A lei procura estabelecer critérios complementares a este juízo

de proporcionalidade. O primeiro busca estabelecer um patamar

máximo de desaprovação da conduta ao ditar, no art. 35, inc. I da lei

12594/2012, fundado no art. 54 das Diretrizes de Riad (Diretrizes das

Nações Unidas para a prevenção da delinquência juvenil), que o

adolescente não pode receber tratamento mais gravoso do que o

conferido ao adulto.

Ora, embora o senso comum tenha incorporado a referência ao

patamar máximo de três anos para a medida de internação como limite

de privação de liberdade (art. 121, §3°, do ECA), não se é de olvidar

que o próprio Estatuto autoriza a progressão, ao cabo desse prazo,

para a medida de semiliberdade – também privativa de liberdade,

senão de liberdade assistida. Portanto, em tese, nada impedia que, na

prática, fosse possível privar o adolescente de liberdade por até seis

anos, com o cumprimento de três anos de internação, seguidos de

outros tantos para de semiliberdade (art. 120, §2°, do ECA) e sua

progressão à liberdade assistida, indicando que a sanção ao

adolescente encontrava legalmente apenas um patamar máximo

efetivo de duração, a idade de 21 anos como limite para aplicação das

regras do Estatuto (art. 2°, parágrafo único, do ECA).

- **Material fornecido**:
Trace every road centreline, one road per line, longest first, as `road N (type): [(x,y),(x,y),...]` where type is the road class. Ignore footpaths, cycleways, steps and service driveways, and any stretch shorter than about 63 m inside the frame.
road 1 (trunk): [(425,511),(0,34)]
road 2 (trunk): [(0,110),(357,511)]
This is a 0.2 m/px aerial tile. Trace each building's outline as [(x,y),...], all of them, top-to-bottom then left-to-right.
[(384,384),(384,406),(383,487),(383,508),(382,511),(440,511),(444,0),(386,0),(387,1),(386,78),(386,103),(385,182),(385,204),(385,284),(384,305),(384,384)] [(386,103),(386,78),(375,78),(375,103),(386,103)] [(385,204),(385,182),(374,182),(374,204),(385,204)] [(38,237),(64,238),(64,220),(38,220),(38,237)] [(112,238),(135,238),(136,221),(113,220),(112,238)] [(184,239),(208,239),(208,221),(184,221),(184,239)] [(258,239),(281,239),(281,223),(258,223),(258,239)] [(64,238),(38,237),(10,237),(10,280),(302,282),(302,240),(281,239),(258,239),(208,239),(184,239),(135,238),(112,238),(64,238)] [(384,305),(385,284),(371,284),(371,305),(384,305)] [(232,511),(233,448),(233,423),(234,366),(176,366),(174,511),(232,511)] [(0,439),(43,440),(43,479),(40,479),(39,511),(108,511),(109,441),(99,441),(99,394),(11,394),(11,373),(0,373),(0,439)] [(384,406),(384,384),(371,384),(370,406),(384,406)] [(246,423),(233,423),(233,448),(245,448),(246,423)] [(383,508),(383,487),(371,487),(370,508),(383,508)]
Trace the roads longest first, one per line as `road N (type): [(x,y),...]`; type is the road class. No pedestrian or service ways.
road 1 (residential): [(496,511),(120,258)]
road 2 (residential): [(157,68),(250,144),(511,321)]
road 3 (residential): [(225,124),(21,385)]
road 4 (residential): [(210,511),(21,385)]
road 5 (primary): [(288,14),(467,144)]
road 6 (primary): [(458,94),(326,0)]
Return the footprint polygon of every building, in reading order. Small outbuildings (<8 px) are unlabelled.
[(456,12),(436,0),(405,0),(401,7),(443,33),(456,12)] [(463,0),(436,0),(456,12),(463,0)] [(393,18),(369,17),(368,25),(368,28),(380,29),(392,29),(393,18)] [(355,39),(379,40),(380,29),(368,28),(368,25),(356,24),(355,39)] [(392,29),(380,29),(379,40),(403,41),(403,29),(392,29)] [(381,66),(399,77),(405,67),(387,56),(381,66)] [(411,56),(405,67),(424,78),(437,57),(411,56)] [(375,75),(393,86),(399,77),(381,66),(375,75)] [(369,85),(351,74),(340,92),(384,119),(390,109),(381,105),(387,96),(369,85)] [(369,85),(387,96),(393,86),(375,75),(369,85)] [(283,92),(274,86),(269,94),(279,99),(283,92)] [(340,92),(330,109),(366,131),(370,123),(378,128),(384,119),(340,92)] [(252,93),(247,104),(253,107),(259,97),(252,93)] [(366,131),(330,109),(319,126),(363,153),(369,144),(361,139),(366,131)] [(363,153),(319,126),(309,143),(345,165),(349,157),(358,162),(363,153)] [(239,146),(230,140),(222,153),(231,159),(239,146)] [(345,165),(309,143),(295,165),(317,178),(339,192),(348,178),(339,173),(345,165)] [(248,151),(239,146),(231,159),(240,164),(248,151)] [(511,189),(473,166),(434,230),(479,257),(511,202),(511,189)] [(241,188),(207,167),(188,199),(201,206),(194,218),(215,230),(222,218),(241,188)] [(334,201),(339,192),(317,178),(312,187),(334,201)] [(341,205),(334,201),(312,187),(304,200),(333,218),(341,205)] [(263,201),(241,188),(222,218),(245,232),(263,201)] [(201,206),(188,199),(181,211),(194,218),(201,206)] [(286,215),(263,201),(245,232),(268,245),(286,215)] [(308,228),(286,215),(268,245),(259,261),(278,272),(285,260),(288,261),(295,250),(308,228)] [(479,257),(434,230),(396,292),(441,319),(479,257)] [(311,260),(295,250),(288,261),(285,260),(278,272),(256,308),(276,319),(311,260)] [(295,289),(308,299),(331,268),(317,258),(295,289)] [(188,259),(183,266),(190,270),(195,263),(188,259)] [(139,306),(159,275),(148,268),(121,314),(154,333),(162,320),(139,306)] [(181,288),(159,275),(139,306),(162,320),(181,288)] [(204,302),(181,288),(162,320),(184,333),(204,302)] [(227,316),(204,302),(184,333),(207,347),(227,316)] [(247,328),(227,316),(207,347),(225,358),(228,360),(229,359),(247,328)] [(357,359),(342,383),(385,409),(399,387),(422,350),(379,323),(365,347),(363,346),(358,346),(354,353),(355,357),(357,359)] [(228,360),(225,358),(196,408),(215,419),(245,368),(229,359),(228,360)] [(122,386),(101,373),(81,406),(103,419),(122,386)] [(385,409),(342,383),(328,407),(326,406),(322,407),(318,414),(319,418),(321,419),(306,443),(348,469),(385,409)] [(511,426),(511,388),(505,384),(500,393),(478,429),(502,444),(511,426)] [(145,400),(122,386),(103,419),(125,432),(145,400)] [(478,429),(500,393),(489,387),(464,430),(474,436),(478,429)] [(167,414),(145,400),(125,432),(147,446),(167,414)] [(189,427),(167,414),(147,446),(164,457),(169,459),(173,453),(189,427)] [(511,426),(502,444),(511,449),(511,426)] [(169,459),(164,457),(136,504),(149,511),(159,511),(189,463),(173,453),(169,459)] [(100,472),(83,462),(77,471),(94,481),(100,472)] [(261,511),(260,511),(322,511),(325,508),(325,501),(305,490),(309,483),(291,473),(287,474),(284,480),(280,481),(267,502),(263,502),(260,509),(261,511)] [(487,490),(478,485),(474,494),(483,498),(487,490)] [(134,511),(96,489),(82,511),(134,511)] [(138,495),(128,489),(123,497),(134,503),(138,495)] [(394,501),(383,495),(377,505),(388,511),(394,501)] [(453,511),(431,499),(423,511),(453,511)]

- **Exercícios**:
**A)** Com base no trecho, explique por que, em tese, o adolescente poderia ser privado de liberdade por até seis anos. Responda em uma a três frases.
**B)** Transcreva do trecho, sem alterações, a passagem que vai de "de proporcionalidade. O" até "conferido ao adulto.".

- **Respostas por exercício**:
**A)** Embora a internação tenha patamar máximo de três anos (art. 121, §3°, do ECA), o próprio Estatuto autoriza, ao fim desse prazo, a progressão para a semiliberdade, que também é privativa de liberdade. Assim, aos três anos de internação poderiam seguir-se outros três de semiliberdade (art. 120, §2°, do ECA).

**B)**
de proporcionalidade. O primeiro busca estabelecer um patamar

máximo de desaprovação da conduta ao ditar, no art. 35, inc. I da lei

12594/2012, fundado no art. 54 das Diretrizes de Riad (Diretrizes das

Nações Unidas para a prevenção da delinquência juvenil), que o

adolescente não pode receber tratamento mais gravoso do que o

conferido ao adulto.